» Task objective:
Write the next part of the httpx-s3-client documentation below, starting after its final code example.

» Provided text:
========================================================================

GitLocker: The Coding Marketplace

Description:

httpxs3client 0.0.4

httpx-s3-client

The simple module for putting and getting object from Amazon S3 compatible endpoints.
Installation
pip install httpx-s3-client

Usage
from http import HTTPStatus

from httpx import AsyncClient
from httpx_s3_client import S3Client

client = S3Client(
url="http://s3-url",
client=AsyncClient(),
access_key_id="key-id",
secret_access_key="hackme",
region="us-east-1"
)

# Upload str object to bucket "bucket" and key "str"
resp = await client.put("bucket/str", "hello, world")
assert resp.status_code == HTTPStatus.OK

# Upload bytes object to bucket "bucket" and key "bytes"
resp = await client.put("bucket/bytes", b"hello, world")
assert resp.status_code == HTTPStatus.OK

# Upload AsyncIterable to bucket "bucket" and key "iterable"
async def gen():
yield b'some bytes'

resp = await client.put("bucket/file", gen())
assert resp.status_code == HTTPStatus.OK

# Upload file to bucket "bucket" and key "file"
resp = await client.put_file("bucket/file", "/path_to_file" )
assert resp.status_code == HTTPStatus.OK

# Check object exists using bucket+key
resp = await client.head("bucket/key")
assert resp.status_code == HTTPStatus.OK

# Get object by bucket+key
resp = await client.get("bucket/key")
data = resp.content

# Delete object using bucket+key
resp = await client.delete("bucket/key")
assert resp == HTTPStatus.NO_CONTENT

# List objects by prefix
async for result in client.list_objects_v2("bucket/", prefix="prefix"):
# Each result is a list of metadata objects representing an object
# stored in the bucket.
do_work(result)

Bucket may be specified as subdomain or in object name:
import httpx
from httpx_s3_client import S3Client

client = S3Client(url="http://bucket.your-s3-host",
client=httpx.AsyncClient())
resp = await client.put("key", gen())
...

client = S3Client(url="http://your-s3-host",
client=httpx.AsyncClient())
resp = await client.put("bucket/key", gen())
...

client = S3Client(url="http://your-s3-host/bucket",
client=httpx.AsyncClient())
resp = await client.put("key", gen())
...

Auth may be specified with keywords or in URL:
import httpx
from httpx_s3_client import S3Client

client_credentials_as_kw = S3Client(
url="http://your-s3-host",
access_key_id="key_id",
secret_access_key="access_key",
client=httpx.AsyncClient(),
)

client_credentials_in_url = S3Client(
url="http://key_id:access_key@your-s3-host",
client=httpx.AsyncClient(),
)

========================================================================

» Material provided:
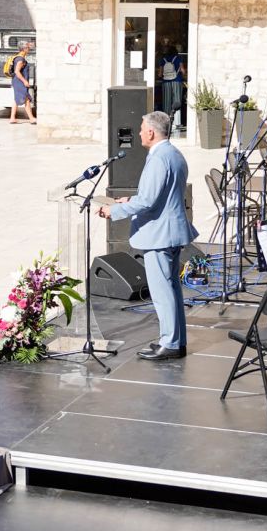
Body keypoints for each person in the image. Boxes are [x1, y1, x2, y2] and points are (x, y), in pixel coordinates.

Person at [98, 111, 198, 360]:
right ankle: (175, 340)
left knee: (163, 292)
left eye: (142, 128)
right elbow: (162, 195)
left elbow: (149, 201)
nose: (140, 132)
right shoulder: (174, 154)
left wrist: (115, 210)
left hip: (160, 235)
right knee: (171, 289)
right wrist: (130, 199)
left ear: (151, 132)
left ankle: (171, 343)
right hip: (170, 231)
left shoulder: (158, 158)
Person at [9, 40, 37, 124]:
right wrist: (25, 81)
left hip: (17, 81)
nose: (29, 49)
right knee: (26, 99)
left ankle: (12, 118)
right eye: (28, 47)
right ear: (24, 48)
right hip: (19, 82)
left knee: (17, 100)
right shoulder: (20, 59)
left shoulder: (19, 57)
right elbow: (17, 71)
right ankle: (31, 118)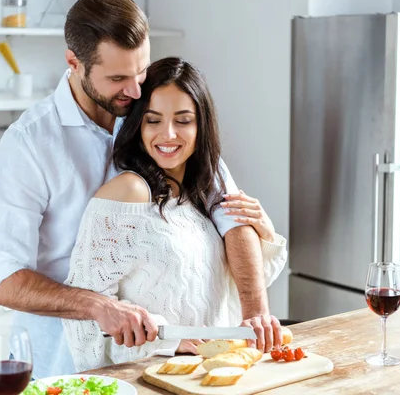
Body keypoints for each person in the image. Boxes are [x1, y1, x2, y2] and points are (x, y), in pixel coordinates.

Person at [0, 0, 281, 379]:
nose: (135, 90)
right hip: (67, 360)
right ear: (74, 63)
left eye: (140, 72)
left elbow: (229, 212)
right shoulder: (30, 143)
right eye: (118, 79)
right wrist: (96, 305)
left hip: (170, 357)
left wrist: (255, 311)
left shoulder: (152, 110)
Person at [61, 57, 288, 371]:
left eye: (183, 120)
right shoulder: (128, 193)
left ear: (201, 125)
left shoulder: (201, 193)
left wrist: (265, 232)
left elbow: (224, 289)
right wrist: (167, 343)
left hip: (215, 376)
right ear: (138, 124)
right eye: (153, 120)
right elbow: (85, 317)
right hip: (156, 380)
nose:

========================================================================

» Expected answer:
Credentials
By default S3Client trying to collect all available credentials from keyword
arguments like access_key_id= and secret_access_key=, after that from the
username and password from passed url argument, so the nex step is environment
variables parsing and the last source for collection is the config file.
You can pass credentials explicitly using httpx_s3_client.credentials
module.
httpx_s3_client.credentials.StaticCredentials
import httpx
from httpx_s3_client import S3Client
from httpx_s3_client.credentials import StaticCredentials

credentials = StaticCredentials(
access_key_id='aaaa',
secret_access_key='bbbb',
region='us-east-1',
)
client = S3Client(
url="http://your-s3-host",
client=httpx.AsyncClient(),
credentials=credentials,
)

httpx_s3_client.credentials.URLCredentials
import httpx
from httpx_s3_client import S3Client
from httpx_s3_client.credentials import URLCredentials

url = "http://key@hack-me:your-s3-host"
credentials = URLCredentials(url, region="us-east-1")
client = S3Client(
url="http://your-s3-host",
client=httpx.AsyncClient(),
credentials=credentials,
)

httpx_s3_client.credentials.EnvironmentCredentials
import httpx
from httpx_s3_client import S3Client
from httpx_s3_client.credentials import EnvironmentCredentials

credentials = EnvironmentCredentials(region="us-east-1")
client = S3Client(
url="http://your-s3-host",
client=httpx.AsyncClient(),
credentials=credentials,
)

httpx_s3_client.credentials.ConfigCredentials
Using user config file:
import httpx
from httpx_s3_client import S3Client
from httpx_s3_client.credentials import ConfigCredentials

credentials = ConfigCredentials() # Will be used ~/.aws/credentials config
client = S3Client(
url="http://your-s3-host",
client=httpx.AsyncClient(),
credentials=credentials,
)

Using the custom config location:
import httpx
from httpx_s3_client import S3Client
from httpx_s3_client.credentials import ConfigCredentials

credentials = ConfigCredentials("~/.my-custom-aws-credentials")
client = S3Client(
url="http://your-s3-host",
client=httpx.AsyncClient(),
credentials=credentials,
)

httpx_s3_client.credentials.merge_credentials
This function collect all passed credentials instances and return a new one
which contains all non-blank fields from passed instances. The first argument
has more priority.
import httpx
from httpx_s3_client import S3Client
from httpx_s3_client.credentials import (
ConfigCredentials, EnvironmentCredentials, merge_credentials
)

credentials = merge_credentials(
EnvironmentCredentials(),
ConfigCredentials(),
)
client = S3Client(
url="http://your-s3-host",
client=httpx.AsyncClient(),
credentials=credentials,
)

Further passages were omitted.